• _Task_
Starting at the line below that contains "219 32 5.68" and ending at the line that contains "309 267 7914", retype each line exactly as it stands, but omit the pictures.

• _Exercise materials_
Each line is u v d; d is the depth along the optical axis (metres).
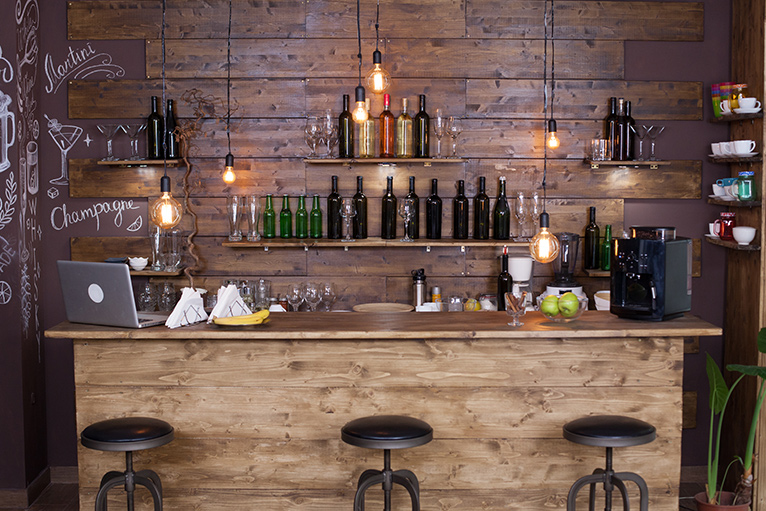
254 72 4.33
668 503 3.15
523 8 4.32
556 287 4.20
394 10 4.31
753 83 3.96
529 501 3.16
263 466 3.15
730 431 4.16
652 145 4.23
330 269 4.41
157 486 2.90
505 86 4.35
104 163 4.14
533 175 4.39
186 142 4.29
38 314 4.23
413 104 4.36
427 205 4.32
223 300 3.21
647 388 3.13
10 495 3.95
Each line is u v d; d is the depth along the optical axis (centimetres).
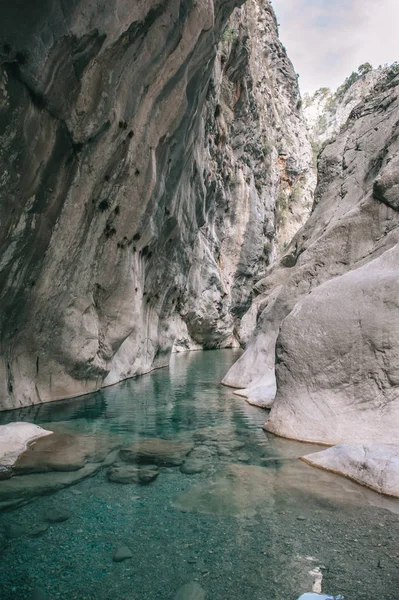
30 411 746
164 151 1096
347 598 243
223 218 3316
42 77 550
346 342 558
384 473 404
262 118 4000
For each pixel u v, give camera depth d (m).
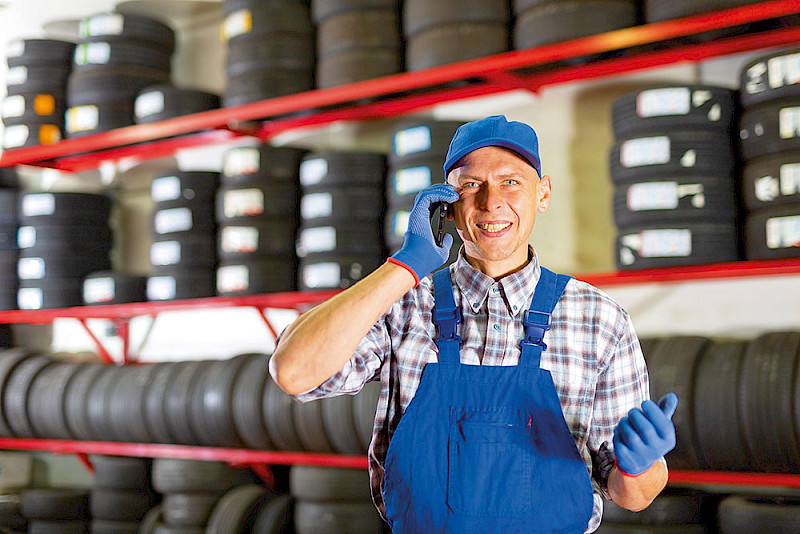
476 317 1.66
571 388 1.60
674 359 3.51
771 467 3.27
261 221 4.73
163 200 5.06
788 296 3.78
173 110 5.02
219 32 5.68
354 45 4.33
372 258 4.48
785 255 3.34
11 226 5.71
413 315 1.67
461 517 1.52
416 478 1.54
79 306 5.54
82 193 5.59
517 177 1.62
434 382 1.60
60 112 5.61
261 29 4.64
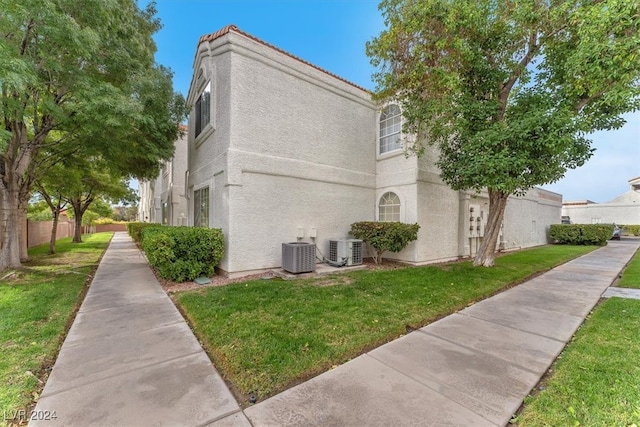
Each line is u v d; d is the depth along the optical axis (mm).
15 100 6336
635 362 3133
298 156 8805
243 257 7633
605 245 17734
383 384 2756
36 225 15805
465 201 11750
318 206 9328
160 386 2717
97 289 6461
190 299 5406
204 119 9602
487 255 9164
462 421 2248
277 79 8375
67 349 3484
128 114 7074
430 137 8680
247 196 7695
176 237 7027
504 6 6836
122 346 3582
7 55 5129
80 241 18688
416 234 9453
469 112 7418
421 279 7109
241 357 3244
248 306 4953
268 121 8148
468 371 3002
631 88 5035
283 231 8445
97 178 14820
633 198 28453
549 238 20109
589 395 2557
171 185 16062
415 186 9750
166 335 3932
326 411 2359
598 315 4691
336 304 5105
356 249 9188
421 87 7805
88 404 2439
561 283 7203
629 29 4828
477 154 7168
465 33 7000
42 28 5781
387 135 10891
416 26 6863
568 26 6234
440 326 4297
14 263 8258
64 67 6871
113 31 7668
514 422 2266
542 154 6707
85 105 6750
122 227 38344
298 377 2900
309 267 7914
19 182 8516
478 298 5820
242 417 2295
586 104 6676
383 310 4820
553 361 3252
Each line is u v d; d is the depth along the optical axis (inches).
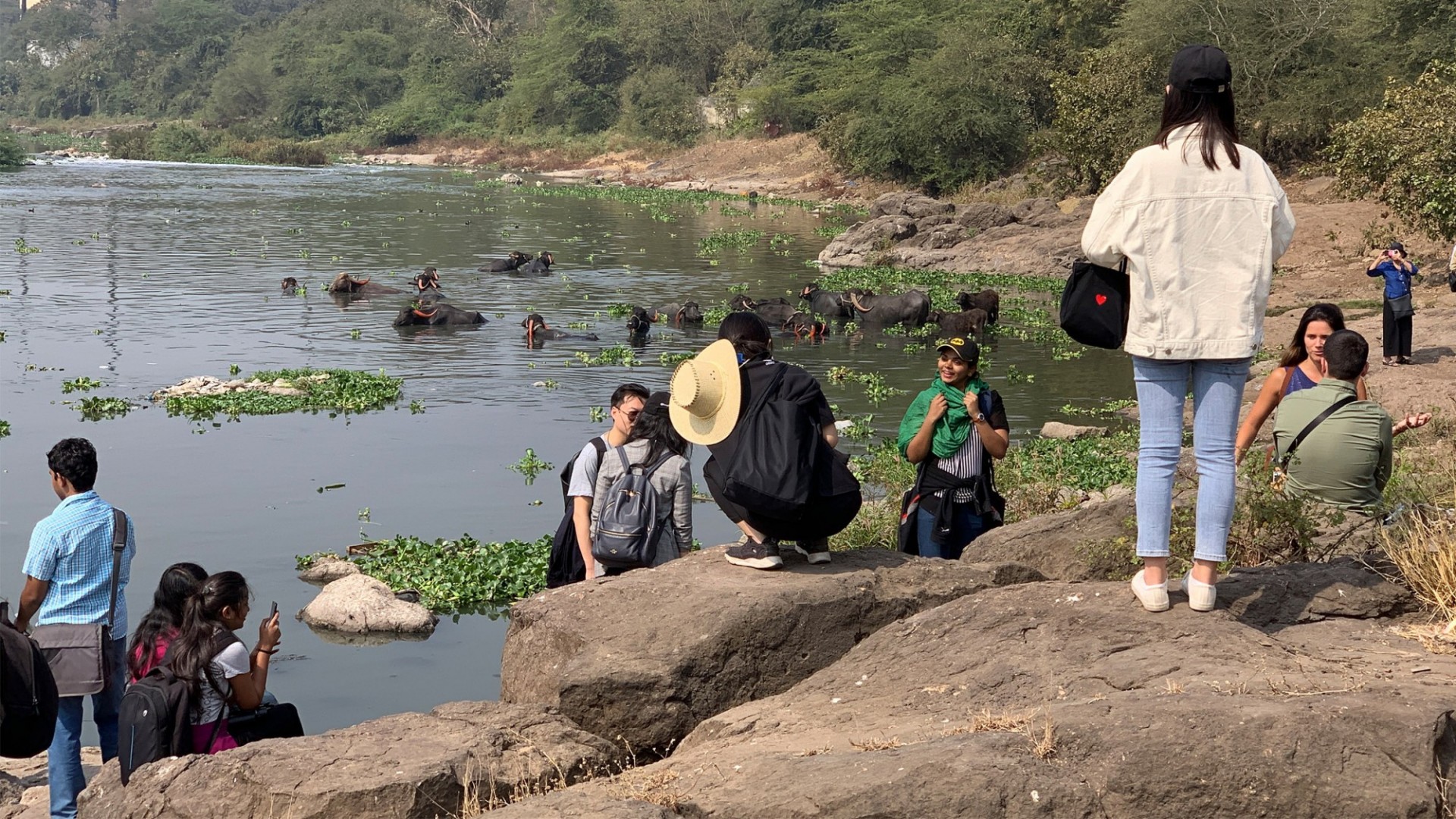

• _Answer space_
219 32 5.68
354 45 4.33
372 258 4.48
785 255 3.34
11 226 5.71
413 315 1.67
461 517 1.52
416 478 1.54
79 306 5.54
82 193 5.59
517 177 1.62
434 382 1.60
60 112 5.61
261 29 4.64
Each line is u v d; d is the depth along the optical axis (mm).
15 100 6336
635 362 3133
298 156 8805
243 257 7633
605 245 17734
383 384 2756
36 225 15805
465 201 11750
318 206 9328
160 386 2717
97 289 6461
190 299 5406
204 119 9602
487 255 9164
462 421 2248
277 79 8375
67 349 3484
128 114 7074
430 137 8680
247 196 7695
176 237 7027
504 6 6836
122 346 3582
7 55 5129
80 241 18688
416 234 9453
469 112 7418
421 279 7109
241 357 3244
248 306 4953
268 121 8148
468 371 3002
631 88 5035
283 231 8445
97 178 14820
633 198 28453
549 238 20109
589 395 2557
171 185 16062
415 186 9750
166 335 3932
326 411 2359
598 315 4691
336 304 5105
356 249 9188
421 87 7805
88 404 2439
561 283 7203
629 29 4828
477 154 7168
465 33 7000
42 28 5781
387 135 10891
416 26 6863
568 26 6234
440 326 4297
14 263 8258
64 67 6871
113 31 7668
514 422 2266
542 154 6707
85 105 6750
122 227 38344
298 377 2900
309 267 7914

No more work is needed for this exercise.